(Dataset items)
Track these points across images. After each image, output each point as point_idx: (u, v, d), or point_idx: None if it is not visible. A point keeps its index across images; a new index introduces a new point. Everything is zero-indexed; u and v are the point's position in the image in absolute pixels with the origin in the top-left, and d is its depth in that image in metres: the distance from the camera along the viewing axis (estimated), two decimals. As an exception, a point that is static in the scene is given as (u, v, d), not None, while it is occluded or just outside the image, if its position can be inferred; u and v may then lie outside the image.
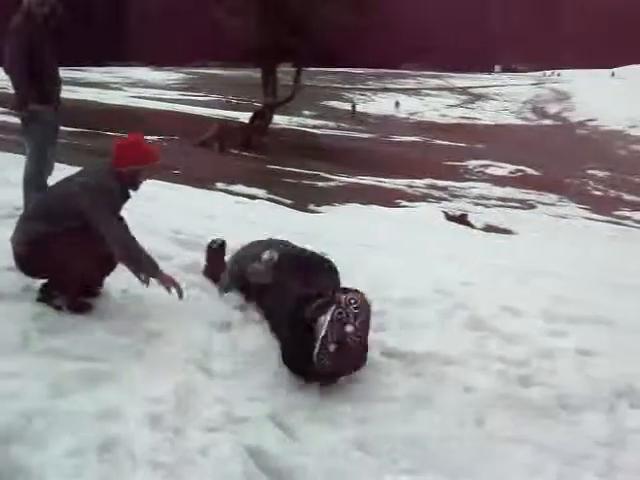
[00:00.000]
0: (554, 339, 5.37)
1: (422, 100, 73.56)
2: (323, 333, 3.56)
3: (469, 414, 3.82)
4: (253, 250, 4.79)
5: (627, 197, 27.76)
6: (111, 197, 4.18)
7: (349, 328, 3.59)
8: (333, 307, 3.61)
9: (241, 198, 13.46)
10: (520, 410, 3.97)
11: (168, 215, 7.78)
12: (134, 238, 4.23)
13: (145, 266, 4.22)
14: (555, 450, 3.60)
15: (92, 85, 54.31)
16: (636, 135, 55.77)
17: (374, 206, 16.28)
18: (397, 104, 64.14)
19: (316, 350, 3.57)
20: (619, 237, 18.10)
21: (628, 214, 23.18)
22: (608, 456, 3.66)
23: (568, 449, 3.64)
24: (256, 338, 4.32)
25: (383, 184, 22.64)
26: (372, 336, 4.01)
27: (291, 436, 3.35)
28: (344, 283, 4.42)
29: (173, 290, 4.25)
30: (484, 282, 6.96)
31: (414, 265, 7.38)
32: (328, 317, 3.58)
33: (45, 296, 4.23)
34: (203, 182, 15.28)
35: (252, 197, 14.40)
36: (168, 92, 58.48)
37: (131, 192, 4.38)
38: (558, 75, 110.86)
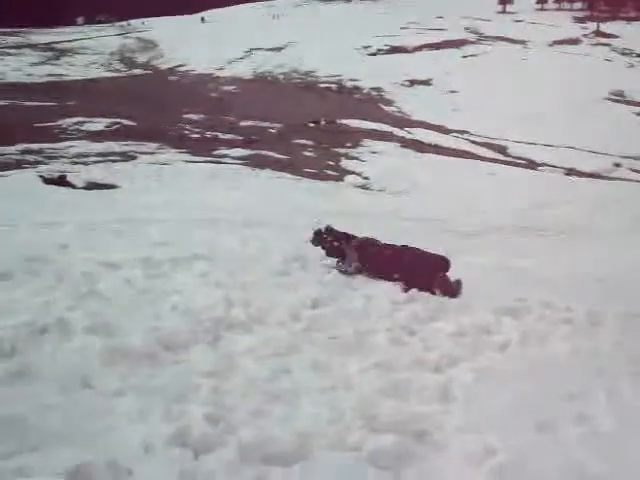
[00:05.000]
0: (155, 281, 5.51)
1: (2, 60, 68.56)
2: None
3: (73, 379, 3.72)
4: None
5: (223, 137, 29.16)
6: None
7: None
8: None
9: None
10: (123, 362, 3.98)
11: None
12: None
13: None
14: (160, 391, 3.67)
15: None
16: (225, 77, 58.52)
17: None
18: None
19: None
20: (219, 175, 19.06)
21: (225, 152, 24.47)
22: (214, 384, 3.82)
23: (173, 387, 3.74)
24: None
25: (-34, 157, 20.81)
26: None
27: None
28: None
29: None
30: (81, 241, 6.84)
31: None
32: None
33: None
34: None
35: None
36: None
37: None
38: (143, 24, 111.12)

▶ **Problem description**: Images are to be omitted; repeat the remaining data above exactly.

▶ **The completed task**:
Track these points across images. After each image, output each point as point_idx: (u, v, d), or point_idx: None if it is not visible. A point keeps its index across images; a new index introduces a new point. Everything is zero-indexed; u and v are the point's position in the image in absolute pixels with the origin in the top-left, and d is its depth in that image in metres: the distance from the camera along the viewing axis (estimated), two decimals. As an exception, a point that is static in the scene is given as (u, v, d), not None, while it is occluded or just outside the image, if its position can be inferred; u and v may then lie outside the image.
[00:00.000]
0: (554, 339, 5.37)
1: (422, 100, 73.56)
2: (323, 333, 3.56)
3: (469, 414, 3.82)
4: (253, 250, 4.79)
5: (627, 197, 27.76)
6: (111, 197, 4.18)
7: (349, 328, 3.59)
8: (333, 307, 3.61)
9: (241, 198, 13.46)
10: (520, 410, 3.97)
11: (168, 215, 7.78)
12: (134, 238, 4.23)
13: (145, 266, 4.22)
14: (555, 450, 3.60)
15: (92, 85, 54.31)
16: (636, 135, 55.77)
17: (374, 206, 16.28)
18: (397, 104, 64.14)
19: (316, 350, 3.57)
20: (619, 237, 18.10)
21: (628, 214, 23.18)
22: (608, 456, 3.66)
23: (568, 449, 3.64)
24: (256, 338, 4.32)
25: (383, 184, 22.64)
26: (372, 336, 4.01)
27: (291, 436, 3.35)
28: (344, 283, 4.42)
29: (173, 290, 4.25)
30: (484, 282, 6.96)
31: (414, 265, 7.38)
32: (328, 317, 3.58)
33: (45, 296, 4.23)
34: (203, 182, 15.28)
35: (252, 197, 14.40)
36: (168, 92, 58.48)
37: (131, 192, 4.38)
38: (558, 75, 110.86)
[00:05.000]
0: (155, 281, 5.51)
1: (2, 60, 68.56)
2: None
3: (73, 379, 3.72)
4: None
5: (223, 137, 29.16)
6: None
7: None
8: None
9: None
10: (123, 362, 3.98)
11: None
12: None
13: None
14: (160, 391, 3.67)
15: None
16: (225, 77, 58.52)
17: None
18: None
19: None
20: (219, 175, 19.06)
21: (225, 152, 24.47)
22: (214, 384, 3.82)
23: (173, 387, 3.74)
24: None
25: (-34, 157, 20.81)
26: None
27: None
28: None
29: None
30: (81, 241, 6.84)
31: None
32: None
33: None
34: None
35: None
36: None
37: None
38: (143, 24, 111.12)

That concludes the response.